Муха целует Коленьку в губы, нежно и долго, так долго, что от близкого дыхания оттаивают льдинки в ноздрях. Коленька снова, за спиной Мухи, стреляет в черное небо.
– Сумасшедший! – вскрикивает Муха и еще крепче прижимается к Коленьке.
– Салют в честь нашей любви, – говорит он.
В кухне у Мухи Бенгальцевой, рядом с плитой – турецкая атаманка. На атаманке сидит, поджав ноги, подруга Мухина – Дора из хора. Дора известна огромностью своих глаз и низким мужским голосом.
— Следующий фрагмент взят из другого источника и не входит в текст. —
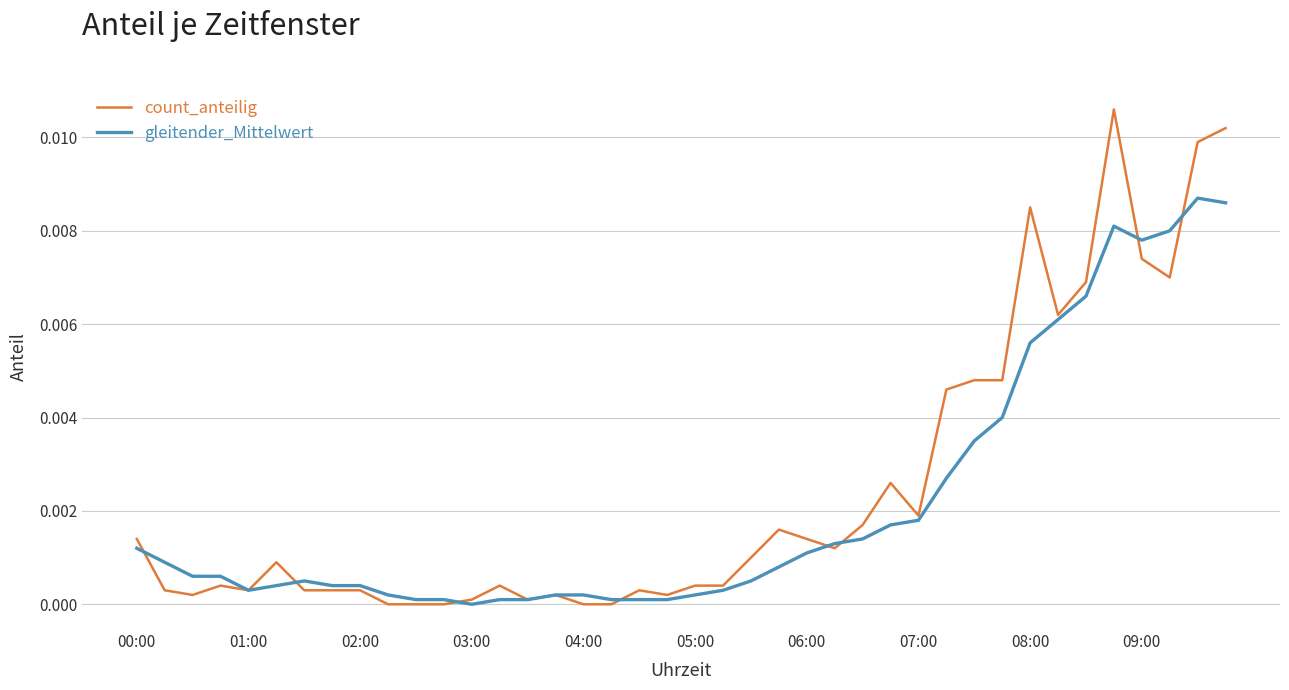

At how many categories does at least one series exceed 0?

40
Она поет в театре «Веселой Интермедии» цыганские романсы на гражданские темы.
Глаза у Доры блестят, зрачки расширены до ужаса.
– Вот стерва! Опять нанюхалась, спасть не даст, – возмущается Муха.
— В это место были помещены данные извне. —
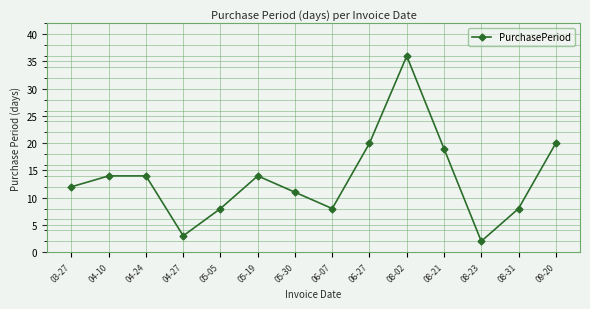

Which has a higher value, 04-24 or 08-23?

04-24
Она целует подругу в лоб и говорит Коленьке:
– Мы всегда втроем: с мужем – втроем, с Делямусиком – втроем, с тобой – тоже втроем… Чур! – кричит она Доре. – Сегодня мой день, не смей раздеваться!
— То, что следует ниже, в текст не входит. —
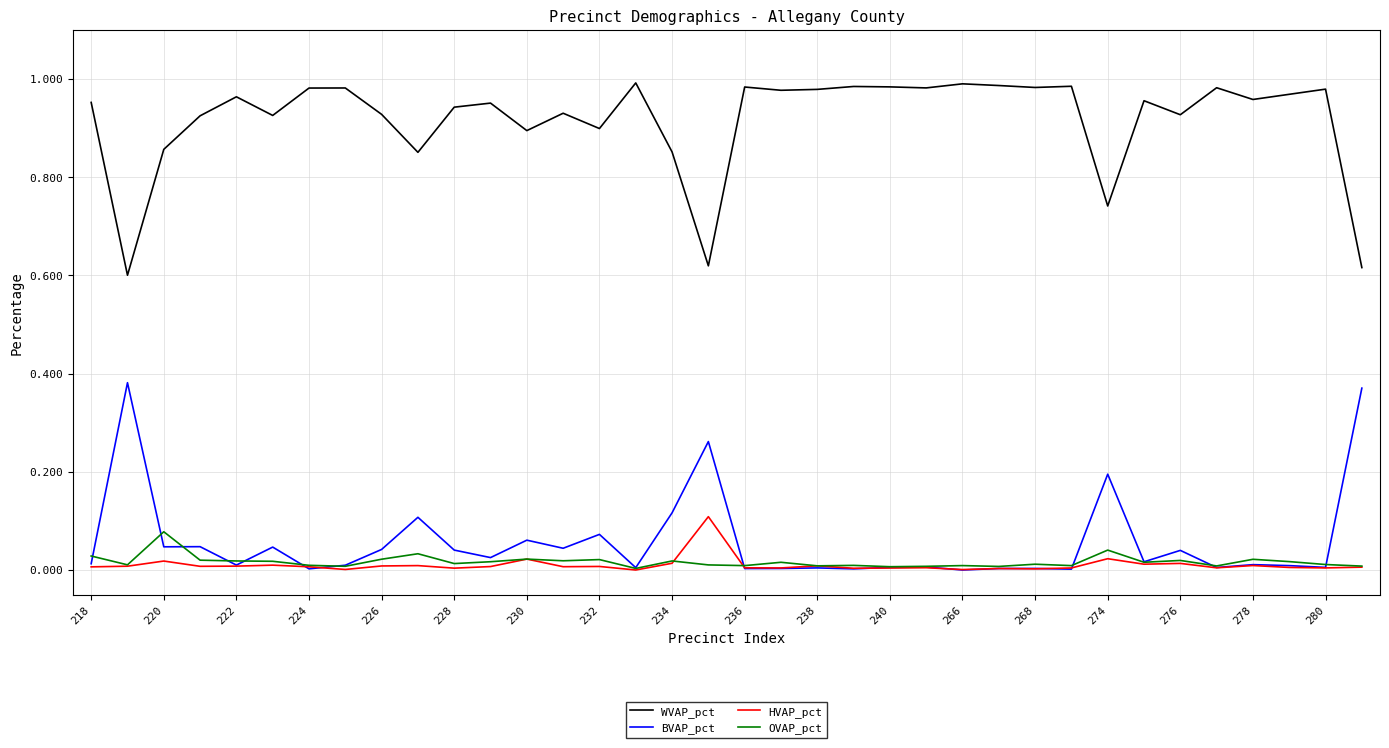

True or false: BVAP_pct and WVAP_pct cross at least once.

False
Утром Муха потягивается под одеялом, щурит глаза, улыбается и зевает. Кожа порозовела от сна, мускулы размягчились. Муха ленива и безоблачна. Коленька уже растопил плиту. С неизменной красотой падает за окном февральский снег.
На Царицынском и Воронежском направлениях красные перешли в наступление, и в половине февраля отряды белых в этом районе были ликвидированы. На Северном Кавказе Таманский красный отряд с боем прошел 500 верст через белые войска. На Восточном фронте 31-ro декабря красные отбивают Уфу, 22-го января входят в Оренбург, 24-го января занимают Уральск. К концу февраля красные войска выходят на линию Каспийское море – 100 верст западнее Гурьева, 60 верст восточнее Александрова-Гая, 80 верст восточнее Уральска, 100 верст восточнее Оренбурга, 65 верст восточнее Уфы, 80 верст восточнее Бирска, западнее Осы и Чердыни. 19-ro февраля красными был организовал Западный фронт. В его состав вошли 7-ая армия, латвийская и западная. В середине февраля латвийская армия заняла Курляндию, находясь в полуокружении врага. Против красного Западного фронта действовало 48 % тысяч белофиннов, несколько десятков тысяч поляков и германские добровольческие батальоны, в общем финнов, эстонцев, поляков и немцев было около 250 000 человек. На Северном фронте еще в январе англо-американские части были отброшены красными под Шенкурском. В течение февраля успехи красных на севере продолжают развиваться…
Муха Бенгальцева улыбается. Сквозь прищуренные веки кухня, снег за окном, весь мир за снегом, плита и Коленька, застегивающий френч, – кажутся розовыми. «Как хороша жизнь, даже в таком подштопанном виде» хочет сказать Муха, но слова складываются иначе:
– Мужчина обязателен, – произносит она.
Дора из хора не раздевалась с вечера. Она сидит на краю атаманки, веки ее опухли, глаза померкли, волосы не расчесаны. С тоской заламывая руки за голову, Дора поет мужским голосом:

Как эта глубь бездонная,
Как эта ночь туманная,
Сегодня нитью тонкою
Связала нас сама,–
Твои глаза зеленые,
Твои слова обманные
И эта песня звонкая
Свели меня с ума…

– С кем бы спутаться, с кем бы спутаться? – мучительно повторяет она.

– С Ильичом, – говорит Коленька, надевая полушубок.